Eleven years later, it turns out they were both wrong.
Over a decade has passed since Portugal changed its philosophy from labeling drug users as criminals to labeling them as people affected by a disease. This time lapse has allowed statistics to develop and in time, has made Portugal an example to follow.
First, some clarification.
Portugal’s move to decriminalize does not mean people can carry around, use, and sell drugs free from police interference. That would be legalization. Rather, all drugs are “decriminalized,” meaning drug possession, distribution, and use is still illegal. While distribution and trafficking is still a criminal offense, possession and use is moved out of criminal courts and into a special court where each offender’s unique situation is judged by legal experts, psychologists, and social workers. Treatment and further action is decided in these courts, where addicts and drug use is treated as a public health service rather than referring it to the justice system (like the U.S.), reports Fox News.
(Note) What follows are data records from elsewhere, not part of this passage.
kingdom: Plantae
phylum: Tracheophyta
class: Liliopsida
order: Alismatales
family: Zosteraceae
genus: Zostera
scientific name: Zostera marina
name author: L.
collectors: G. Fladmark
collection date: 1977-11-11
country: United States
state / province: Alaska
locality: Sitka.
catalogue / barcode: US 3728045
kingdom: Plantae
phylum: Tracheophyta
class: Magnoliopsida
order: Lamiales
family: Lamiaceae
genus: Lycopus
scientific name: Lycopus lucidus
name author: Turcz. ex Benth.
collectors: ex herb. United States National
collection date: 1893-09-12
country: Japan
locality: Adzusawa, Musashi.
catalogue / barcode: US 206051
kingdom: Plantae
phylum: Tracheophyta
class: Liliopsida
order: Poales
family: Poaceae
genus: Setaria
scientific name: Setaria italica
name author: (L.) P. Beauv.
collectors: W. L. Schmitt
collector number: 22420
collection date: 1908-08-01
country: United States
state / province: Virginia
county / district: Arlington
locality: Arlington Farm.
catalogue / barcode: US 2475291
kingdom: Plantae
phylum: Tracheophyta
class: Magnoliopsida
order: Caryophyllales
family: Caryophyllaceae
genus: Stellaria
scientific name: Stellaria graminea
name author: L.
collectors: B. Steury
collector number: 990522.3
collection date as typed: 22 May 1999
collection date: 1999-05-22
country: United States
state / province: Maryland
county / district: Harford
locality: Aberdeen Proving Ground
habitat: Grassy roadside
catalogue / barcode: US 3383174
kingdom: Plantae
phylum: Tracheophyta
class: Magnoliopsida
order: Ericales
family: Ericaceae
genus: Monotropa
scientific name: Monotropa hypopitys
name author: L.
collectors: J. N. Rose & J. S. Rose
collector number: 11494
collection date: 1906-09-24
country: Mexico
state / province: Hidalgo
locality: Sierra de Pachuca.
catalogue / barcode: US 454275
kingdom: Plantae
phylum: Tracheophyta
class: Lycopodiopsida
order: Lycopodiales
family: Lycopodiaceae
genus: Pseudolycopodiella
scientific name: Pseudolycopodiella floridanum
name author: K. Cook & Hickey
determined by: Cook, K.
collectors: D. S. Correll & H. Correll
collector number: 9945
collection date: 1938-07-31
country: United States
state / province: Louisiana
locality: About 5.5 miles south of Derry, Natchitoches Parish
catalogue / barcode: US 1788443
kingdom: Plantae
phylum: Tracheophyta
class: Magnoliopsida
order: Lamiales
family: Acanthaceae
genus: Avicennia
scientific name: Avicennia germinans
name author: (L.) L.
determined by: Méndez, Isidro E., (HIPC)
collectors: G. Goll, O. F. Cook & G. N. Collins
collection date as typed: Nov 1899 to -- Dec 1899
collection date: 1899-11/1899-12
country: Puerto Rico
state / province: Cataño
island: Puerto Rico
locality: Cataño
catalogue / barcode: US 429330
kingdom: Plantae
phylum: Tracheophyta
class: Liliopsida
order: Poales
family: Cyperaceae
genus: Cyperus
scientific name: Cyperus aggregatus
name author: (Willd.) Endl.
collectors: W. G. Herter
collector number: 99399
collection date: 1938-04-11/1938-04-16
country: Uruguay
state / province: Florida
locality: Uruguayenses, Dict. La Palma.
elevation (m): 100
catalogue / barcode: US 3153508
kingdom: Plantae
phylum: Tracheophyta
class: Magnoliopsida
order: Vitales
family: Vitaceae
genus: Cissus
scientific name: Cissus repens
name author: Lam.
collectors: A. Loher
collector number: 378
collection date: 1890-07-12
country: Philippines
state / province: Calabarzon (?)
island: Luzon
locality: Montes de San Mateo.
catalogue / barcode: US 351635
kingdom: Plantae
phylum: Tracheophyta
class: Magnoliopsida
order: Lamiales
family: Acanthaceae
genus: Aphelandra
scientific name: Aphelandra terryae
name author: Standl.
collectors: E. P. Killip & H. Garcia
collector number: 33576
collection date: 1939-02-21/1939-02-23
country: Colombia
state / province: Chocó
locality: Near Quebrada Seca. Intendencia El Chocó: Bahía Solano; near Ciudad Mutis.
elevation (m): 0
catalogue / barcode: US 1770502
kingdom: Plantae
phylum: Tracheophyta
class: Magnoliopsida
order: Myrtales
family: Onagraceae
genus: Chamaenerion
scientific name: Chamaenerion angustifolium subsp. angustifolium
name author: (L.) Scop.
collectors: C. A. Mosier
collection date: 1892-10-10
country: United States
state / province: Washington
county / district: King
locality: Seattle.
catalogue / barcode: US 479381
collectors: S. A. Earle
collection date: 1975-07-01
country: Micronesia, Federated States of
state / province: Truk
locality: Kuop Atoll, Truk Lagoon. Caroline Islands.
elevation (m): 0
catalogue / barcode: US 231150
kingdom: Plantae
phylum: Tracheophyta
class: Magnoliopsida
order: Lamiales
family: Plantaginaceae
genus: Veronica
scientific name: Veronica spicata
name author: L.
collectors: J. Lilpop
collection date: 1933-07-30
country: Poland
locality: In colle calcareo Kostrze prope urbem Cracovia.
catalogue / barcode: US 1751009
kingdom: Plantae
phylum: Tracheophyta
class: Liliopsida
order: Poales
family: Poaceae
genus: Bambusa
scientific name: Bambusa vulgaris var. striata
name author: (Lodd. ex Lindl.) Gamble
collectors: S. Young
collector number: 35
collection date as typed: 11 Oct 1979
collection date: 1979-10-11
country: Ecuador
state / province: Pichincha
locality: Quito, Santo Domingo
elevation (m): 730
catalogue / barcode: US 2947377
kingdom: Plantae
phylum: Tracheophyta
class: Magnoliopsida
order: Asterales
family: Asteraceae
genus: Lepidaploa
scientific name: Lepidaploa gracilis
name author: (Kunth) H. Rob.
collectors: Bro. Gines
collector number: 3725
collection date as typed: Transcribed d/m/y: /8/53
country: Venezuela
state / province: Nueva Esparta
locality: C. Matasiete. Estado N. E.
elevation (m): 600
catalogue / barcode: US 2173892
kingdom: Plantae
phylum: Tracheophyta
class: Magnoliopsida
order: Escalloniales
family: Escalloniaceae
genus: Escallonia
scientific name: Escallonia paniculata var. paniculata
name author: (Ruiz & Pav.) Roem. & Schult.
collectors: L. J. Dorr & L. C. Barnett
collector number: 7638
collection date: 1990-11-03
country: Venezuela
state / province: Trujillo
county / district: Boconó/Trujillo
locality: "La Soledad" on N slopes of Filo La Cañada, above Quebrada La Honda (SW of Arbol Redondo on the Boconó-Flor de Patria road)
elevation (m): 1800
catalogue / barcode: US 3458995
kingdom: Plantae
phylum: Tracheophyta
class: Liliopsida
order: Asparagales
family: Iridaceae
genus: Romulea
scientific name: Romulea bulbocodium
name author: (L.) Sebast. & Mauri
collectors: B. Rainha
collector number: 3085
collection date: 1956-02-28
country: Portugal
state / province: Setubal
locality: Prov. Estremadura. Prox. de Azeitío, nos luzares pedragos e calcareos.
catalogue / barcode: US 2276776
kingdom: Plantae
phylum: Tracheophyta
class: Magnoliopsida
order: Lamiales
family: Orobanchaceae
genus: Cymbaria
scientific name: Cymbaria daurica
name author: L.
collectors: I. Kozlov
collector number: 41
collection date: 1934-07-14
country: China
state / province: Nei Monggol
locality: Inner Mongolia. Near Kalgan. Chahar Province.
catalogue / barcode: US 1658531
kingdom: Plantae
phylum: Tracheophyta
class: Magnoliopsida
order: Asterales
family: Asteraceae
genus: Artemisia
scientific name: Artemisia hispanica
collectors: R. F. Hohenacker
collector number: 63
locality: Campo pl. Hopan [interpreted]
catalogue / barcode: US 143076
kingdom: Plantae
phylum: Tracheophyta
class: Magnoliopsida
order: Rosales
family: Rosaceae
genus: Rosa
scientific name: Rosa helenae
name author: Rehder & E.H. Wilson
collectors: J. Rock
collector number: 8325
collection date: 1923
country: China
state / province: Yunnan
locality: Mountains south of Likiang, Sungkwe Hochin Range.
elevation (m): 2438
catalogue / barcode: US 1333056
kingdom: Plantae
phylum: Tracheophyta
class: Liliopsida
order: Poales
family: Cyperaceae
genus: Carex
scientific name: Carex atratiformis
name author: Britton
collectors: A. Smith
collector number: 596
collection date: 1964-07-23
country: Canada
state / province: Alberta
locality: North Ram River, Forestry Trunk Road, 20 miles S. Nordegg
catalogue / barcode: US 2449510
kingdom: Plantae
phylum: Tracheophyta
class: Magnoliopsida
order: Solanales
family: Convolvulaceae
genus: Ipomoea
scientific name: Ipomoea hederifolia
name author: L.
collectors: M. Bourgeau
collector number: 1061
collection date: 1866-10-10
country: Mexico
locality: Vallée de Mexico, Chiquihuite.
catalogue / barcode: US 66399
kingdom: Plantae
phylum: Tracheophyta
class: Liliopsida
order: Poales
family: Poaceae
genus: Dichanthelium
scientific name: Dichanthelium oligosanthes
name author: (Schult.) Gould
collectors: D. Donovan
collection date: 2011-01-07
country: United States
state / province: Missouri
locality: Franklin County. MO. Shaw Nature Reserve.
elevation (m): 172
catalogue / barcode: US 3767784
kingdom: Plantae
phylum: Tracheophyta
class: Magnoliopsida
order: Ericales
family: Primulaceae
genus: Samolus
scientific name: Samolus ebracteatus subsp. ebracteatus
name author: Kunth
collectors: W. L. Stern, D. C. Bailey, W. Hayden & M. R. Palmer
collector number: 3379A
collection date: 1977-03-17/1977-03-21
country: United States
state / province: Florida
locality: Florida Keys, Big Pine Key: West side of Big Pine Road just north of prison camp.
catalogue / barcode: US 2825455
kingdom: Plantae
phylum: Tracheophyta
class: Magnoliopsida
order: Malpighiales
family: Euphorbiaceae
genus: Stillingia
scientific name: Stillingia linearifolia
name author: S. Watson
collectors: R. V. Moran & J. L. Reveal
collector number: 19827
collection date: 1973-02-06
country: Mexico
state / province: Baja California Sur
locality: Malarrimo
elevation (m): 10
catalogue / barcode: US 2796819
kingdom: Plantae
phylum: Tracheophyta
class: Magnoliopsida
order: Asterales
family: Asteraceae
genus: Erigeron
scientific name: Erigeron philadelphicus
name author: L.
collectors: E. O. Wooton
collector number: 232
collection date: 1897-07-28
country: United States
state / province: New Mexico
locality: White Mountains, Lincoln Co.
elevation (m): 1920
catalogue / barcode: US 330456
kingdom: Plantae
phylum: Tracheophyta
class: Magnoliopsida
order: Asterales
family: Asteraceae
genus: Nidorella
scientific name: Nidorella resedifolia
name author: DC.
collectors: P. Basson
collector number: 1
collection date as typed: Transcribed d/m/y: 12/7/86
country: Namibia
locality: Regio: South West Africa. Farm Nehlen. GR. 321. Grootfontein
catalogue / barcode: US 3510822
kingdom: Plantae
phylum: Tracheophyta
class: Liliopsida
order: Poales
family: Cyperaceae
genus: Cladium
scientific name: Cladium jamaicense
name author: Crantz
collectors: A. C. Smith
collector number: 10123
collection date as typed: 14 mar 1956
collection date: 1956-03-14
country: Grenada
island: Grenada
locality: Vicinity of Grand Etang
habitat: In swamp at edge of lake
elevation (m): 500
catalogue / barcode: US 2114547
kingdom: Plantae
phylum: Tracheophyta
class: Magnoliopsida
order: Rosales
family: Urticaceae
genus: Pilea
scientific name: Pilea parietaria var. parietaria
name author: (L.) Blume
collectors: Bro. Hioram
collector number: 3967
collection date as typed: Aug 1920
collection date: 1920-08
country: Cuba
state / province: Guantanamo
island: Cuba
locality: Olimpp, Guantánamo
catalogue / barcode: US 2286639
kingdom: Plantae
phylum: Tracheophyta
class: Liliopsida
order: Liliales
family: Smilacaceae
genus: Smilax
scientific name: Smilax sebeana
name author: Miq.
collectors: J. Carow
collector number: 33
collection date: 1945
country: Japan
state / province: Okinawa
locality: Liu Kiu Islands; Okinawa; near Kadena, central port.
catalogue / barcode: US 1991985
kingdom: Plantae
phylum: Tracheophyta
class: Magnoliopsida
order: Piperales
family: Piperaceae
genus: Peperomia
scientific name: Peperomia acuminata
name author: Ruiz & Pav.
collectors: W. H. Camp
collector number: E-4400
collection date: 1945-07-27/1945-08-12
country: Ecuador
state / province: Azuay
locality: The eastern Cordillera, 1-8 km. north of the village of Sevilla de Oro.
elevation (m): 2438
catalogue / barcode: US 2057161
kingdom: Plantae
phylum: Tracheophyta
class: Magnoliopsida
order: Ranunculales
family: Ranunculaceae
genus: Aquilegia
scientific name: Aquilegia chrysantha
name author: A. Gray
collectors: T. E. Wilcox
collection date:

The resulting effect: a drastic reduction in addicts, with Portuguese officials and reports highlighting that this number, at 100,000 before the new policy was enacted, has been halved in the following ten years. Portugal’s drug usage rates are now among the lowest of EU member states, according to the same report.
One more outcome: a lot less sick people. Drug related diseases including STDs and overdoses have been reduced even more than usage rates, which experts believe is the result of the government offering treatment with no threat of legal ramifications to addicts.
As long as they get the help an addict needs, those hooked on drugs in this country need not worry about getting punished severely.
While this policy is by no means news, the statistics and figures, which take years to develop and subsequently depict the effects of the change, seem to be worth noting. In a country like America, which may take the philosophy of criminalization a bit far (more than half of America’s federal inmates are in prison on drug convictions), other alternatives must, and to a small degree, are being discussed.
For policymakers or people simply interested in this topic, cases like Portugal are a great place to start.